The repertoire spans a reasonably narrow stylistic range: Mozart is prominent, with a couple of excerpts from each of The Magic Flute and Don Giovanni; Italian composers (Puccini, Rossini, Bellini, Donizetti) dominate the remainder of the programme. Each ‘act’ begins with an operatic prelude played by pianist David Woodcock (Act 1 from Verdi’s La Traviata, and Act 3 from Bizet’s Carmen). These set the mood nicely, although on both occasions I find myself wanting his left hand to be a little more forceful. A mix of solos and duets follow, before each act finishes with a trio.

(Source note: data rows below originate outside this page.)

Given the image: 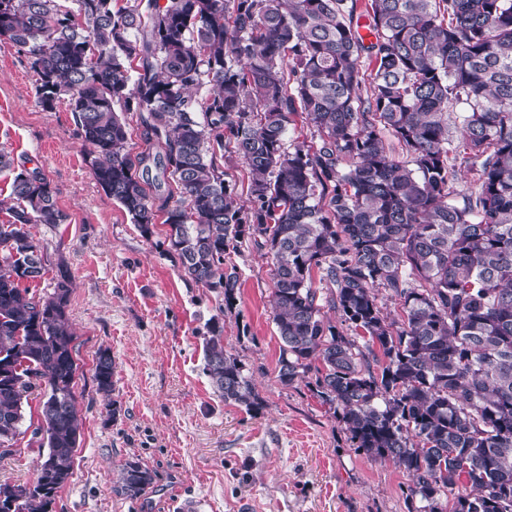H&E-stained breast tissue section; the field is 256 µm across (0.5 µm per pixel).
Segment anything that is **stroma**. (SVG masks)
<instances>
[{
    "label": "stroma",
    "instance_id": "35a3bbf8",
    "mask_svg": "<svg viewBox=\"0 0 512 512\" xmlns=\"http://www.w3.org/2000/svg\"><path fill=\"white\" fill-rule=\"evenodd\" d=\"M0 149L14 162L0 172V199L9 197L14 171L35 168L67 215L62 224L29 227L47 268L29 293L48 297L68 278L80 366V444L52 512H175L178 499L195 500L196 512H417L409 473L355 447L318 397L315 373L279 383L270 256L250 240L232 253L240 287L230 307L184 276L162 252L166 225L155 223L144 237L102 191L68 100L43 111L28 57L11 47L0 49ZM214 319L258 407L225 403L204 374L203 338ZM103 349L115 364L108 398L93 380ZM40 400L35 392L23 405L22 433L0 456L1 482L36 479ZM133 457L156 473L134 500L117 491L120 466Z\"/></svg>",
    "mask_w": 512,
    "mask_h": 512
}]
</instances>
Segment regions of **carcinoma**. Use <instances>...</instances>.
<instances>
[{"mask_svg":"<svg viewBox=\"0 0 512 512\" xmlns=\"http://www.w3.org/2000/svg\"><path fill=\"white\" fill-rule=\"evenodd\" d=\"M72 2L0 0V47L28 54L42 110L69 97L103 192L147 238L163 216L165 253L227 306L239 275L224 260L260 239L279 382L316 371L357 447L412 476L420 512H512V0ZM127 114L142 128L136 153ZM297 116L316 140L289 136ZM452 118L478 175L459 198ZM226 152L249 171L243 202L217 163ZM11 195L0 224V451L42 387L36 434L48 452L33 484L0 482V512L12 502L52 512L82 425L70 287L62 278L37 300L21 283L46 271L27 226L66 215L36 169L13 176ZM384 297L403 319H388ZM209 333L215 391L258 405L219 323ZM113 376L103 350L93 379L105 397ZM154 482L139 459L121 465L126 497Z\"/></svg>","mask_w":512,"mask_h":512,"instance_id":"obj_1","label":"carcinoma"}]
</instances>
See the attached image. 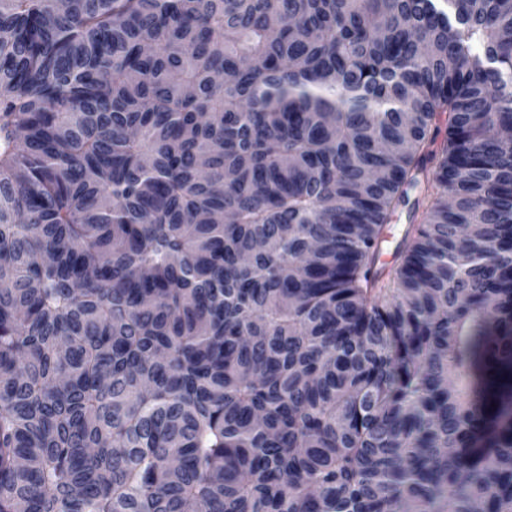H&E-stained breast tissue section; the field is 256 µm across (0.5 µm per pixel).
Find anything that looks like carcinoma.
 <instances>
[{
    "instance_id": "obj_1",
    "label": "carcinoma",
    "mask_w": 512,
    "mask_h": 512,
    "mask_svg": "<svg viewBox=\"0 0 512 512\" xmlns=\"http://www.w3.org/2000/svg\"><path fill=\"white\" fill-rule=\"evenodd\" d=\"M509 131L512 0H0V512H512ZM408 224L407 209L398 210L391 223L385 228L384 240L377 258V268L389 269L395 264L397 247L401 243Z\"/></svg>"
}]
</instances>
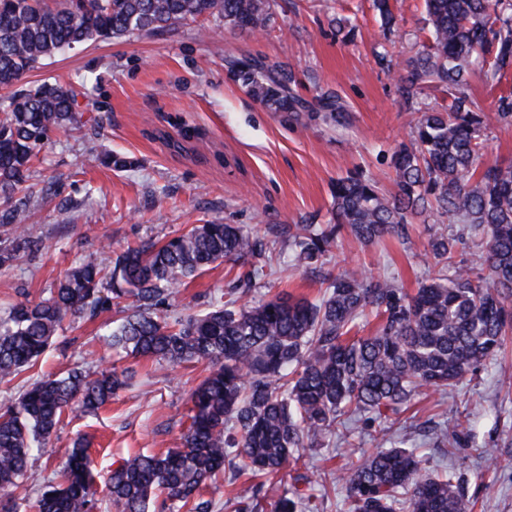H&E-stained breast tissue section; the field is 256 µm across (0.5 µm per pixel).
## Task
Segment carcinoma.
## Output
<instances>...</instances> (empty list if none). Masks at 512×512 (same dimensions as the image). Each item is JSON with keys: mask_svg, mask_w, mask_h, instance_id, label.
Returning <instances> with one entry per match:
<instances>
[{"mask_svg": "<svg viewBox=\"0 0 512 512\" xmlns=\"http://www.w3.org/2000/svg\"><path fill=\"white\" fill-rule=\"evenodd\" d=\"M273 0H0V268L51 246L25 224L30 196L22 192L32 161L51 136L74 120L77 99L61 83L44 82L6 94L29 71L64 49L136 34L159 33L197 19L214 31L266 30ZM383 29L394 32L390 0H373ZM426 39L399 69L404 103L413 109L408 144L392 155L396 192H382L360 173L336 181L334 223L276 224L298 262L309 265L343 230L369 245L408 239L413 220L435 211L450 224L481 235L480 268L455 261L458 236L430 242L440 269L414 293L361 270L325 274L317 302L286 292L258 304L248 288L200 314H164L185 279L218 261L257 259L265 240L237 224H195L161 245L141 243L116 255L105 269L87 256L69 267L50 296L12 304L0 316V382L38 362L66 321L92 318L112 306L125 316L107 335L112 348L133 358L170 365L204 361L209 374L189 394V426L181 447L136 454L108 475L118 512H212L204 490L229 468L256 479L237 512H264L263 479L321 443L340 417L397 412L424 389L453 386L498 356L512 332V161L485 158V131L495 121L512 126V90L488 107L471 98L470 76L490 87L512 72V0H425ZM233 79L273 112H308L336 124L348 116L335 93L308 102L288 86L279 66L262 59L232 64ZM443 94L436 109L427 92ZM375 334L351 332L367 314ZM128 385L127 370L82 365L47 374L16 402L0 408V489L17 490L39 440L67 413L92 414ZM95 464L78 440L57 479L36 501L39 512H95ZM336 481L350 512H470L455 474H425L414 449L381 438ZM293 477L272 512H299L307 500Z\"/></svg>", "mask_w": 512, "mask_h": 512, "instance_id": "carcinoma-1", "label": "carcinoma"}]
</instances>
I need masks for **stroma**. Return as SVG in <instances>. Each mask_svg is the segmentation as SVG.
I'll use <instances>...</instances> for the list:
<instances>
[{"mask_svg":"<svg viewBox=\"0 0 512 512\" xmlns=\"http://www.w3.org/2000/svg\"><path fill=\"white\" fill-rule=\"evenodd\" d=\"M392 10L396 31L387 37L371 0H277L274 21L260 34L224 29L214 35L200 19L158 34L91 41L27 73L25 89L48 79L72 84L79 107L70 130L42 148L28 180L29 220L52 249L0 269V308L24 296L47 297L85 255L106 267L126 246L161 243L194 224L219 220L260 234L270 224L332 223V185L354 171L394 193L391 155L407 141L413 122L394 67L425 38L424 0H392ZM350 16L354 32L337 36V19ZM384 52L391 66L379 63ZM248 56L283 65L290 87L304 98L339 94L348 106L347 122L269 111L229 75L230 61ZM105 148L125 159V167L100 165L97 156ZM447 233L459 236L456 259L476 264L474 235L436 214L416 220L406 244L388 237L365 246L342 232L336 246L308 267L293 261L281 238L266 258L216 263L187 280L173 313L208 311L249 271L256 274L253 301L283 291L317 300L327 289L325 273L351 268L412 291L437 269L431 239ZM121 317L114 308L65 324L43 359L11 383H0L1 405L44 373L81 363L113 361L132 372L128 387L97 415L65 417L45 451L31 460L28 488L13 493L18 512H35L32 500L77 437L90 443L98 512H110L105 478L113 462L179 447L189 394L208 367L167 368L112 350L104 335ZM442 420L458 428L457 444L445 452L428 442L433 424ZM353 427L354 438L335 429L281 473L286 485L295 473L308 475L311 512H348L344 488L333 485L336 473L359 451L376 448L382 427L418 448L427 471L454 469L473 512H512V340L497 362L447 391L422 392L379 423L358 416ZM490 448L495 458L487 457Z\"/></svg>","mask_w":512,"mask_h":512,"instance_id":"obj_1","label":"stroma"}]
</instances>
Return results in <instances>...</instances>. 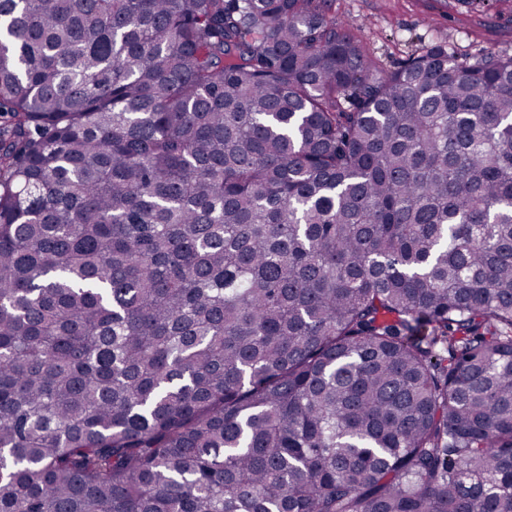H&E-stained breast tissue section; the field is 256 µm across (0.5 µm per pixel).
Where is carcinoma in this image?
Segmentation results:
<instances>
[{
	"label": "carcinoma",
	"mask_w": 512,
	"mask_h": 512,
	"mask_svg": "<svg viewBox=\"0 0 512 512\" xmlns=\"http://www.w3.org/2000/svg\"><path fill=\"white\" fill-rule=\"evenodd\" d=\"M0 512H512V56L0 0Z\"/></svg>",
	"instance_id": "obj_1"
}]
</instances>
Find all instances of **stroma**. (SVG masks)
Returning a JSON list of instances; mask_svg holds the SVG:
<instances>
[{"instance_id": "stroma-1", "label": "stroma", "mask_w": 512, "mask_h": 512, "mask_svg": "<svg viewBox=\"0 0 512 512\" xmlns=\"http://www.w3.org/2000/svg\"><path fill=\"white\" fill-rule=\"evenodd\" d=\"M331 9L384 69L436 41L468 58L512 56V0H333Z\"/></svg>"}]
</instances>
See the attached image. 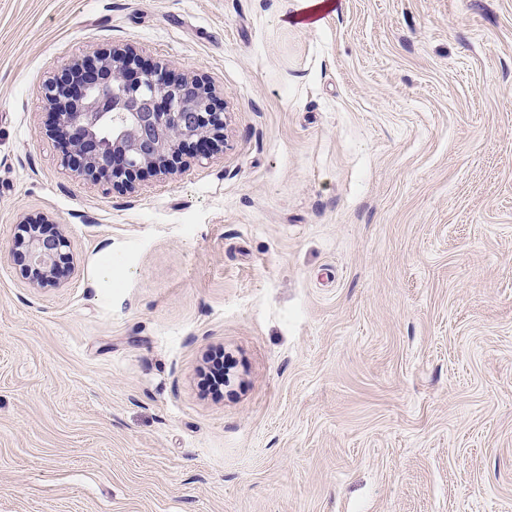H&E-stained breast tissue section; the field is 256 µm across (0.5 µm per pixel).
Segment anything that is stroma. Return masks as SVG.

The three singers bring different qualities to the performance. Fung’s voice is the least resonant of the three, which leaves him slightly exposed in his solo excerpts, but he adds flair and charisma through his stage presence, particularly in the duets. Wogan’s virtuosity and dynamic range are frequently impressive, particularly in ‘Sempre Libera’ from La Traviata at the end of the first act.

Wallace showcases her experience throughout the evening. Her two arias of the second act – ‘Una voce poco fa’ from Il Barbiere di Sivilgia and ‘O mio babbino caro’ from Gianni Schicchi – are her best (and two of my favourites), with the soprano showcasing a depth to her voice and control over the nuances of phrasing and articulation.

If the solo performances are mostly very good, then it is the ensemble singing that is the highlight of Opera at Twilight, with the various combinations of voices melding beautifully. ‘Dome epais le jasmin’ from Delibes’ Lakme may be well-known to the point of cliché (thanks, British Airways), but it sounds fresh and captivating tonight: Wallace’s counter-melody is delicately understated, providing room for Wogan to soar in her upper register. When the pair leaves the stage through a concrete corridor, we hear the remnants of two angelic lines weaving a single musical path. In this outdoor setting, it really is quite spectacular.

Wallace and Fung’s duet ‘Pa…Pa…Pa…’ from The Magic Flute is, by contrast, lively, crisp, and highly entertaining, and the trio’s ‘Soave sia il vento’, which concludes Act I, is simply exquisite.

This makes it all the more disappointing that the final excerpt of the evening is Strauss’ ‘Im Feurstrom der Reben’ from Die Fledermaus. Certainly, the chorus works well as a celebratory conclusion, and no one begrudges the cast a glass of champagne as a ‘prop’, but the predominantly unison lines feel a bit unambitious, especially in light of what we’ve just heard.

It is to fair to say, however, that by this point in the evening, Opera Brava has delighted the full audience, and as I eavesdrop on the other concertgoers’ conversations while walking back to the car, it is clear that nobody is leaving unhappy.